Thirty tribal leaders were invited and spent one weekend a month for 10 months at the same location the following year. In 2005, 30 additional tribal leaders from various Native American tribes were selected, making a total of approximately 90 tribal leaders who would finish the program.

“There was no preaching,” Cuch says. The leaders were shown how to make a better life by contrast and by choice. Though education was given, it was up to the tribal leader to take it in and live it, he says.

“It was a respite for people, a respite for excellent learning,” Gift adds in a phone interview. “Each of the tribes learned to go beyond tribal identity. They found a commonality.”

Not surprisingly, with the training of tribal leaders came growth for others.

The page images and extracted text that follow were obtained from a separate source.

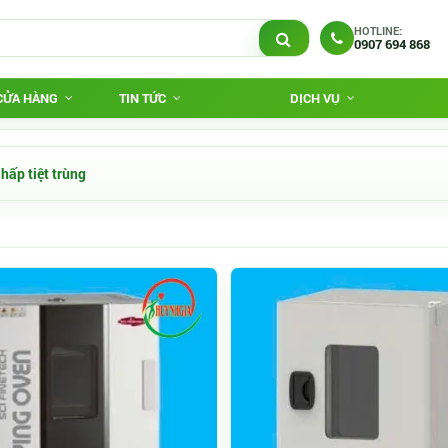
HOTLINE:
0907 694 868
 CỬA HÀNG
TIN TỨC
DỊCH VỤ
 hấp tiệt trùng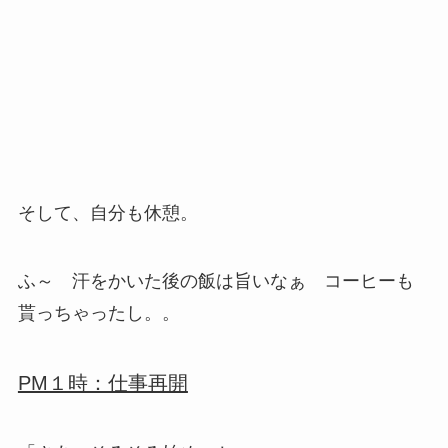
そして、自分も休憩。
ふ～ 汗をかいた後の飯は旨いなぁ コーヒーも
貰っちゃったし。。
PM１時：仕事再開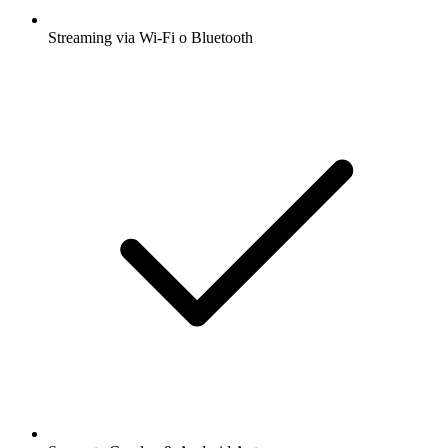
Streaming via Wi-Fi o Bluetooth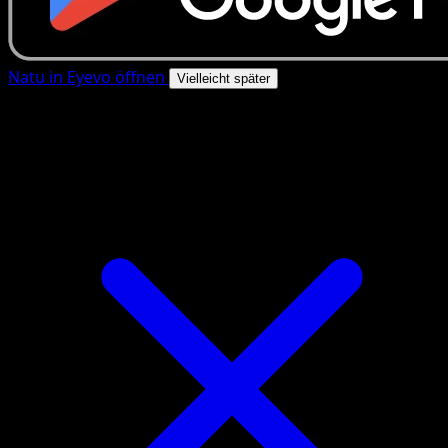
Natu in Eyevo öffnen
Vielleicht später
4.8★
|
50k+ Downloads
|
Kostenlos
Natu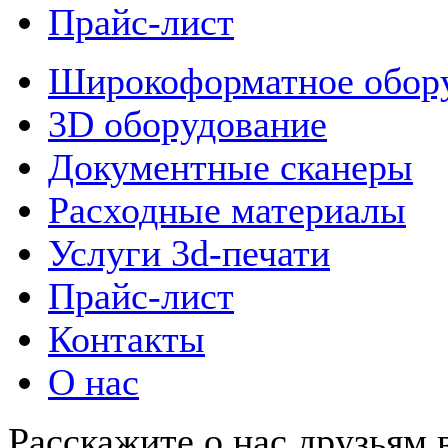
Прайс-лист
Широкоформатное обор
3D оборудование
Документные сканеры
Расходные материалы
Услуги 3d-печати
Прайс-лист
Контакты
О нас
Расскажите о нас друзьям в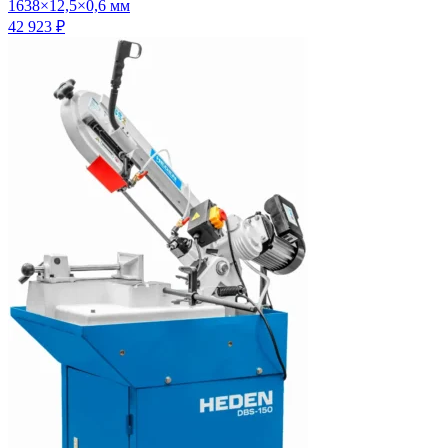
1638×12,5×0,6 мм
42 923
₽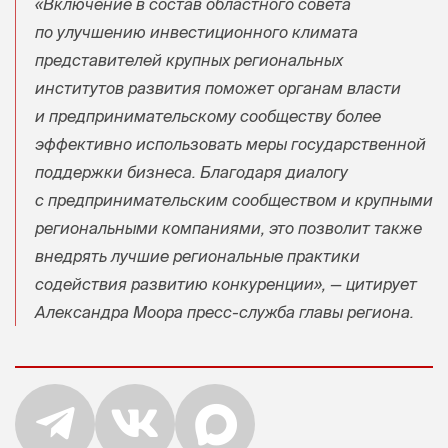
«Включение в состав областного совета
по улучшению инвестиционного климата
представителей крупных региональных
институтов развития поможет органам власти
и предпринимательскому сообществу более
эффективно использовать меры государственной
поддержки бизнеса. Благодаря диалогу
с предпринимательским сообществом и крупными
региональными компаниями, это позволит также
внедрять лучшие региональные практики
содействия развитию конкуренции», — цитирует
Александра Моора пресс-служба главы региона.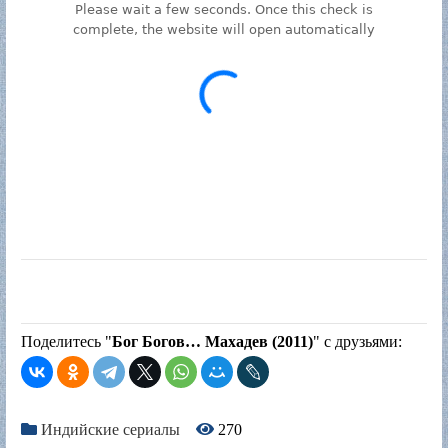
Поделитесь "
Бог Богов… Махадев (2011)
" с друзьями:
Индийские сериалы
270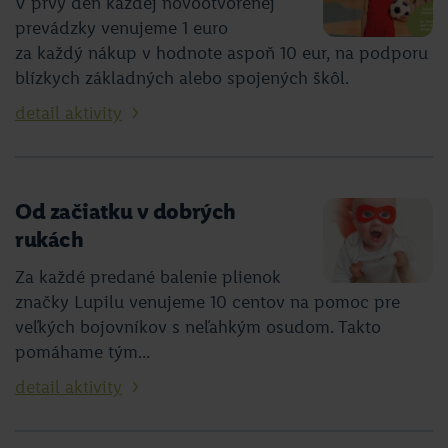
V prvý deň každej novootvorenej
prevádzky venujeme 1 euro
za každý nákup v hodnote aspoň 10 eur, na podporu
blízkych základných alebo spojených škôl.
detail aktivity
Od začiatku v dobrých
rukách
Za každé predané balenie plienok
značky Lupilu venujeme 10 centov na pomoc pre
veľkých bojovníkov s neľahkým osudom. Takto
pomáhame tým...
detail aktivity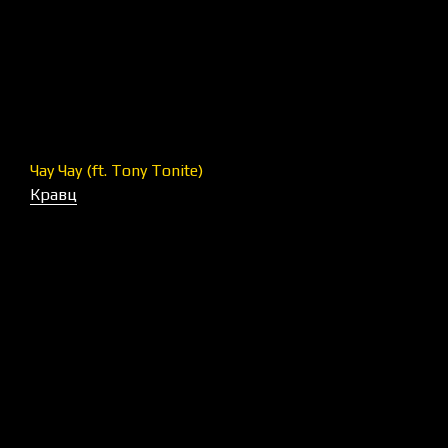
Чау Чау (ft. Tony Tonite)
Кравц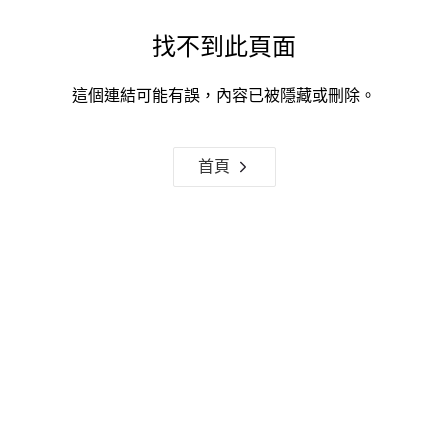
找不到此頁面
這個連結可能有誤，內容已被隱藏或刪除。
首頁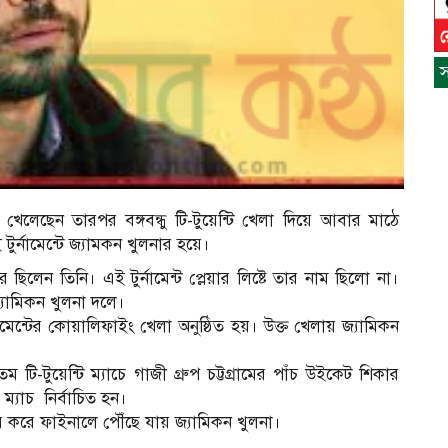
স
 খেলেছেন তারপর বঙ্গবন্ধু টি-টুয়েন্টি খেলা দিয়ে আবার মাঠে
টুর্নামেন্টে জ্যামকন খুলনার হয়ে।
িলেন তিনি। এই টুর্নামেন্ট প্লেয়ার লিষ্টে তার নাম ছিলো না।
যামিকন খুলনা দলে।
র্নামেন্টের কোয়ালিফাইং খেলা অনুষ্ঠিত হয়। উক্ত খেলায় জ্যামিকন
ুয়েন্টি ম্যাচে গাজী গ্রুপ চট্টগ্রামের পাঁচ উইকেট শিকার
ম্যাচ নির্বাচিত হন।
স
ভর করে ফাইনালে পৌঁছে যায় জ্যামিকন খুলনা।
ন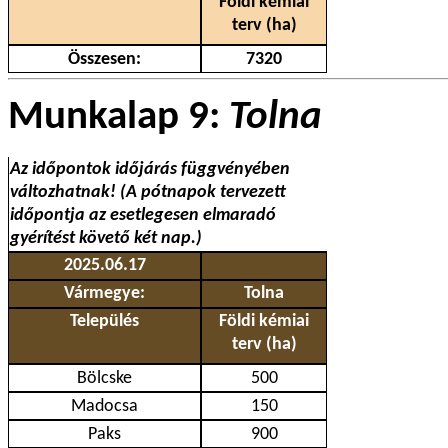
Földi kémiai
terv (ha)
Összesen:
7320
Munkalap 9:
Tolna
Az időpontok időjárás függvényében
változhatnak! (A pótnapok tervezett
időpontja az esetlegesen elmaradó
gyérítést követő két nap.)
2025.06.17
Vármegye:
Tolna
Település
Földi kémiai
terv (ha)
Bölcske
500
Madocsa
150
Paks
900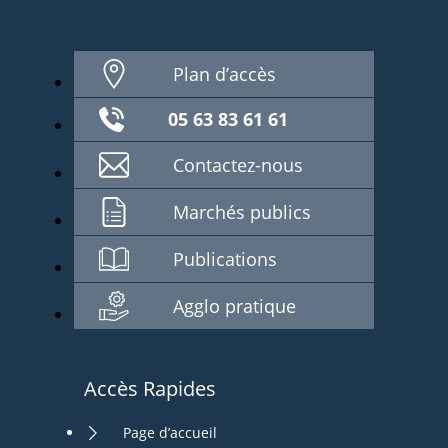
Plan d’accès
05 63 83 61 61
Contactez-nous
Marchés publics
Publications
Agglo pratique
Accès Rapides
Page d’accueil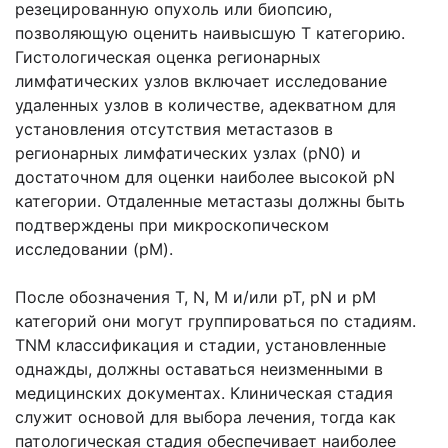
резецированную опухоль или биопсию,
позволяющую оценить наивысшую Т категорию.
Гистологическая оценка регионарных
лимфатических узлов включает исследование
удаленных узлов в количестве, адекватном для
установления отсутствия метастазов в
регионарных лимфатических узлах (pN0) и
достаточном для оценки наиболее высокой pN
категории. Отдаленные метастазы должны быть
подтверждены при микроскопическом
исследовании (рМ).
После обозначения Т, N, М и/или рТ, pN и рМ
категорий они могут группироваться по стадиям.
TNM классификация и стадии, установленные
однажды, должны оставаться неизменными в
медицинских документах. Клиническая стадия
служит основой для выбора лечения, тогда как
патологическая стадия обеспечивает наиболее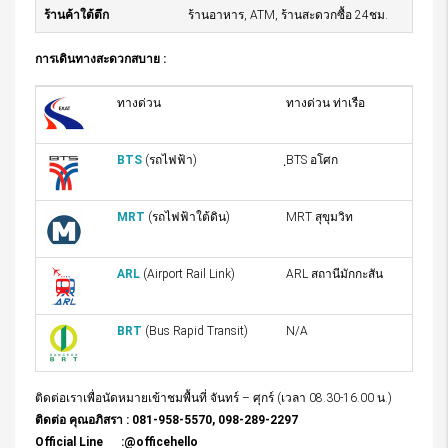
ร้านค้าใต้ตึก
ร้านอาหาร, ATM, ร้านสะดวกซื้อ 24ชม.
การเดินทางสะดวกสบาย :
ทางด่วน
ทางด่วน ท่าเรือ
BTS
(รถไฟฟ้า)
ฺBTS อโศก
MRT
(รถไฟฟ้าใต้ดิน)
MRT สุขุมวิท
ARL
(Airport Rail Link)
ARL สถานีมักกะสัน
BRT
(Bus Rapid Transit)
N/A
ติดต่อเราเพื่อนัดหมายเข้าชมพื้นที่ จันทร์ – ศุกร์ (เวลา 08.30-16.00 น.)
ติดต่อ คุณอภิสรา : 081-958-5570, 098-289-2297
Official Line :@officehello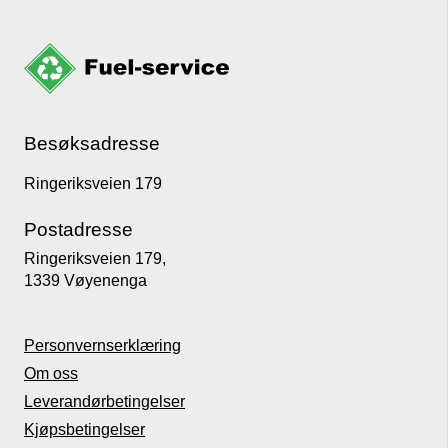
Besøksadresse
Ringeriksveien 179
Postadresse
Ringeriksveien 179,
1339 Vøyenenga
Personvernserklæring
Om oss
Leverandørbetingelser
Kjøpsbetingelser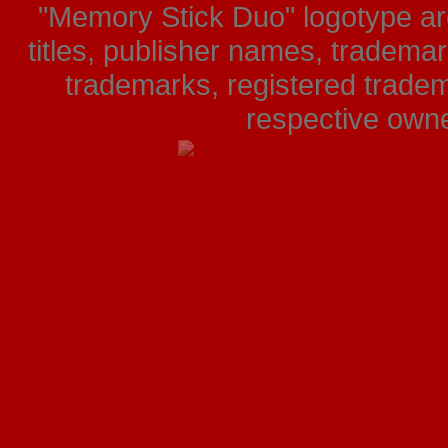
"Memory Stick Duo" logotype ar
titles, publisher names, tradema
trademarks, registered tradem
respective owner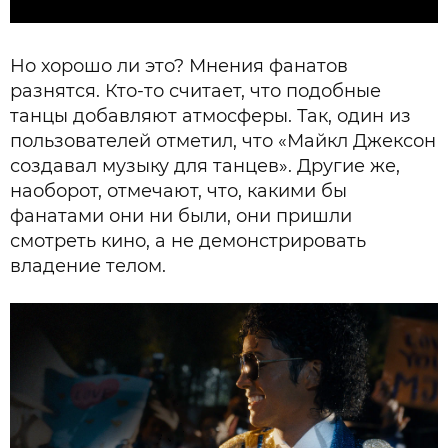
Но хорошо ли это? Мнения фанатов
разнятся. Кто-то считает, что подобные
танцы добавляют атмосферы. Так, один из
пользователей отметил, что «Майкл Джексон
создавал музыку для танцев». Другие же,
наоборот, отмечают, что, какими бы
фанатами они ни были, они пришли
смотреть кино, а не демонстрировать
владение телом.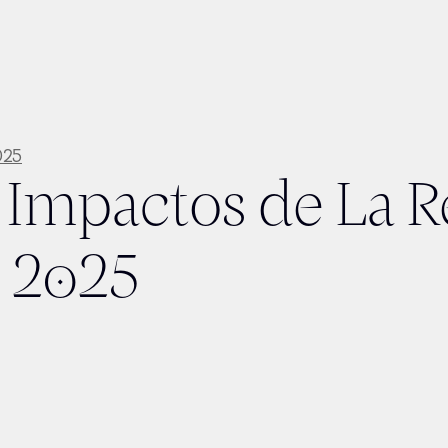
025
 Impactos de La 
l 2025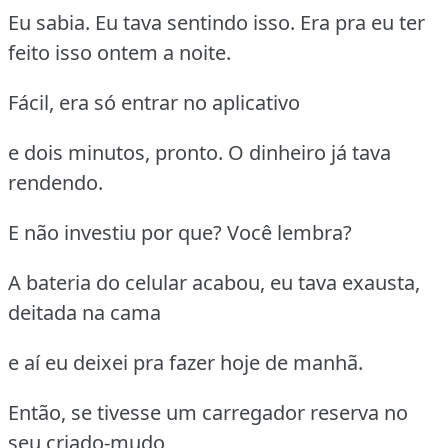
Eu sabia. Eu tava sentindo isso. Era pra eu ter
feito isso ontem a noite.
Fácil, era só entrar no aplicativo
e dois minutos, pronto. O dinheiro já tava
rendendo.
E não investiu por que? Você lembra?
A bateria do celular acabou, eu tava exausta,
deitada na cama
e aí eu deixei pra fazer hoje de manhã.
Então, se tivesse um carregador reserva no
seu criado-mudo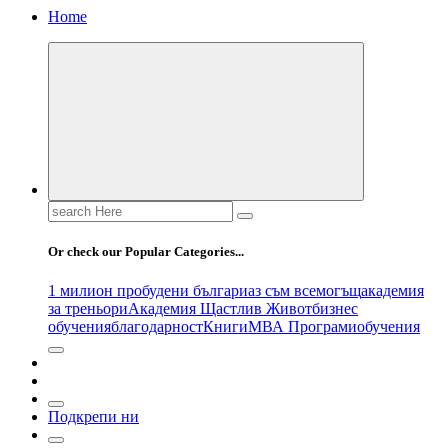
Home
Search
for:
Or check our Popular Categories...
1 милион пробудени българи
аз съм всемогъщ
академия
за треньори
Академия Щастлив Живот
бизнес
обучения
благодарност
Книги
МВА Програми
обучения
Подкрепи ни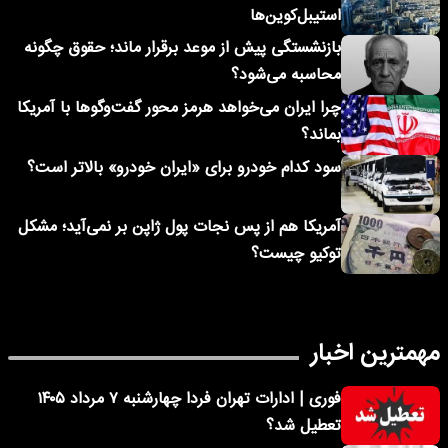
استیبل‌کوین‌ها
بازنشستگی پیش از موعد برقرار ماند؛ حقوق چگونه
محاسبه می‌شود؟
چرا ایران می‌خواهد هرمز محور گفت‌وگوها با آمریکا
بماند؟
سود کدام خودرو برای «ایران خودرو» بالاتر است؟
آمریکا هم از پس نجات پول ژاپن بر نمی‌آید؛ مشکل
توکیو چیست؟
مهمترین اخبار
فوری | ادارات تهران فردا چهارشنبه ۷ مرداد ۱۴۰۵
تعطیل شد؟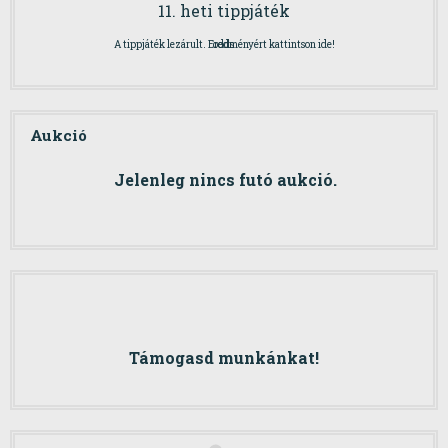
11. heti tippjáték
A tippjáték lezárult. Eredményért kattintson ide!
odds
Aukció
Jelenleg nincs futó aukció.
Támogasd munkánkat!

“Tribal leaders have shared it with other people,” Gift says.” It is a great program, but we are trying to get funding to go through it again.”

Currently, the Institute for Social Research at the University of Utah is evaluating Cuch’s program, which he said costs an average of $100,000 per training or about $3,300 per participant.

The research group was “pretty impressed with the program” Gift says. He has high hopes that, in time, the training will expand. Once it’s been established annually for Native American tribal leaders, Gift would like to involve as many Native Americans as possible.

“When we hear, ‘we’re ready to live now, we see clearly now,’ that makes us feel good,” Cuch says, speaking of the empowerment program his division provides. “We must use every medium possible, and it’s a very challenging thing to do. [But] the future hinges on the quality of education for all people.”